A pandemic is blowing a wind of panic in Taiwan where zombies hungry for sex and human flesh hunt down the population.
The gore film "The Sadness" offers an extreme experience that scandalized the Gérardmer Festival with its violence and macabre eroticism.
We are not going to tell stories:
The Sadness
by Robert Jabbaz is not to be put in front of everyone's eyes.
This Taiwanese zombie film, which caused a scandal at the Gérardmer Festival, did not steal its ban on children under 16!
Not only is it gorissime but it presents the living dead whose overflowing libido presents sequences to be reserved for the well-tempered souls.
"Imagine a kind of inner rage that would not stop growing in your mind, until one day, a virus appears that allows you to let everything out, and allows you to satisfy all your unacknowledged urges", explains the director in the press kit.
That's what the movie's zombies do when hit by a mysterious virus.
Sex freaks and sadists
We are far from
The Night of the Living Dead
,
28 Days After
,
Last Train to Busan
or the
Walking Dead
series that
The Sadness
would pass for bluettes!
Here, the creatures take sadistic pleasure in committing their crimes.

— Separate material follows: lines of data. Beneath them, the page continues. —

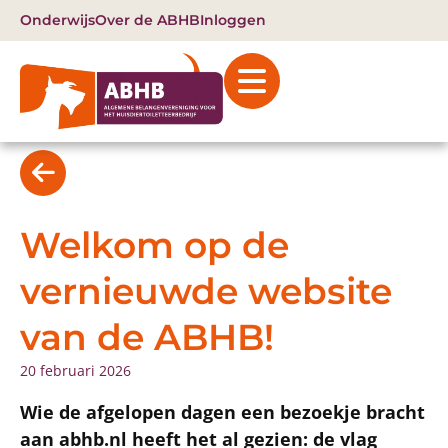
Onderwijs
Over de ABHB
Inloggen
Welkom op de
vernieuwde website
van de ABHB!
20 februari 2026
Wie de afgelopen dagen een bezoekje bracht
aan abhb.nl heeft het al gezien: de vlag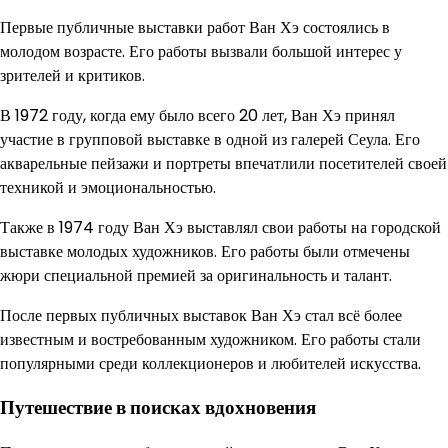
Первые публичные выставки работ Ван Хэ состоялись в
молодом возрасте. Его работы вызвали большой интерес у
зрителей и критиков.
В 1972 году, когда ему было всего 20 лет, Ван Хэ принял
участие в групповой выставке в одной из галерей Сеула. Его
акварельные пейзажи и портреты впечатлили посетителей своей
техникой и эмоциональностью.
Также в 1974 году Ван Хэ выставлял свои работы на городской
выставке молодых художников. Его работы были отмечены
жюри специальной премией за оригинальность и талант.
После первых публичных выставок Ван Хэ стал всё более
известным и востребованным художником. Его работы стали
популярными среди коллекционеров и любителей искусства.
Путешествие в поисках вдохновения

Their laughing air is well made to haunt the nightmares of the viewer flabbergasted by so much violence.
Fans of extreme cinema will, on the other hand, be at the party, discovering sexual orgies, mutilations of all kinds and gastronomy based on more or less appetizing victims.
The whole thing quickly turned into a farce with its excesses and macabre sense of humor.
Loaded with the frustrations of an ill-at-ease population who suddenly let go against the backdrop of a pandemic,
The Sadness
is not intended to be lighthearted.
Its furious madness makes it an intense work as well as an extraordinary cinematic experience.